The Terror Within/Dead Space + The Warrior & The Sorceress/Barbarian Queen (Roger Corman Cult Classics: Double Feature/Shout! Factory DVDs)

 

Picture: C+     Sound: C+     Extras: C-     Films: D

 

 

By the 1980s, it seemed two new things rolled around to challenge Roger Corman, ending his reign as the B-movie king: blockbuster genre films and home video.  This did not stop him from continuing to produce films, but he was running out of ideas and finally started to hit a wall of repetition which would make his work more repetitious than ever by the middle of the decade.  We are now getting a good look at these films in the Double Feature DVDs from Shout!

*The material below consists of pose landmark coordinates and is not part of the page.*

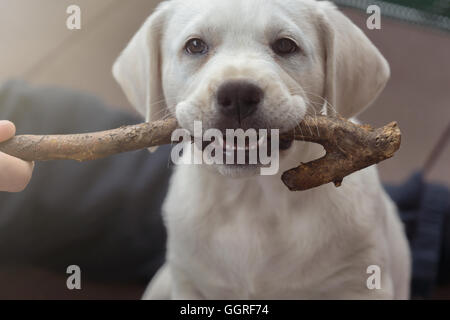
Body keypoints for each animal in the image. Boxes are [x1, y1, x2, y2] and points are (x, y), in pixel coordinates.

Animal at [113, 0, 412, 300]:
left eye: (285, 45)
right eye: (195, 45)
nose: (237, 95)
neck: (253, 197)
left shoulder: (360, 283)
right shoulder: (189, 283)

Factory and will now look at each film.

 

The Terror Within (1989) is a bad example of the Sci-Fi/Horror plague-kills-the-world tale with George Kennedy (experiencing a career revival around this time with the Naked Gun films) and Andrew Stevens battling killer gargoyles (!?!) in this very, very silly film.  The only terror here is that there is no suspense or originality in the script and even with cinematography by Ronn Schmidt (The Mist), the film simply cannot distinguish itself in the genre in any way.  The only extra is trailers.

 

Dead Space (1991) has Marc Singer (The Beastmaster) still working in a genre that should have given him a better career than he got in this poor remake of the Corman-produced Forbidden World (1982, reviewed elsewhere on this site) which itself was a rip-off of Alien, which recycled sets from Corman’s Galaxy Of Terror and Battle Beyond The Stars, so this is so many generations from an original idea that no one here stood a chance of this working.  This is now a curio since Breaking Bad star Bryan Cranston is in it and Fred Gallo (1992’s Dracula Rising) directs.  Extras include trailers and a feature length audio commentary by Gallo.

 

The Warrior & The Sorceress (1984) has David Carradine back in another lead role for Corman around the time he was enjoying new exposure in the hilarious North & South TV mini-series and its sequel.  As Kain (no relation to his Kung-Fu TV role), he is the last of a tribe and expert swordsman who is now available as an assassin, but he lands up in the middle of a civil war and I about to be drawn into the madness.  Too bad the film is silly and does not work.  Luke Askew (Cool Hand Luke, Easy Rider) also stars.  The only extra is trailers.

 

Barbarian Queen (1985) is as bad and is sadly one of the few staring roles of actress Lana Clarkson, who was murdered a few years ago.  Genius record producer Phil Spector was sentenced to 19 years in jail for this and makes this the sadden kind of curio.  The film has her happy future and marriage in a world far away ruined by her husband being imprisoned, village destroyed and people killed, molested and worse.  So what’s a girl to do about all this raping and pillaging?  Become a vengeful killer sword fighter.  James Horner and Christopher young did the music score.  The only extras are trailers.

 

 

The 1.33 X 1 image on Space and anamorphically enhanced 1.78 X 1 image on the rest of the films show their age, with hardly any restoration applied in any case.  They are not coming to Blu-ray for now, so that is no surprise.  The Dolby Digital 2.0 sound is pretty much monophonic throughout, with dated fidelity, flat sound and harmonic distortion throughout.  Some places even have warped sound.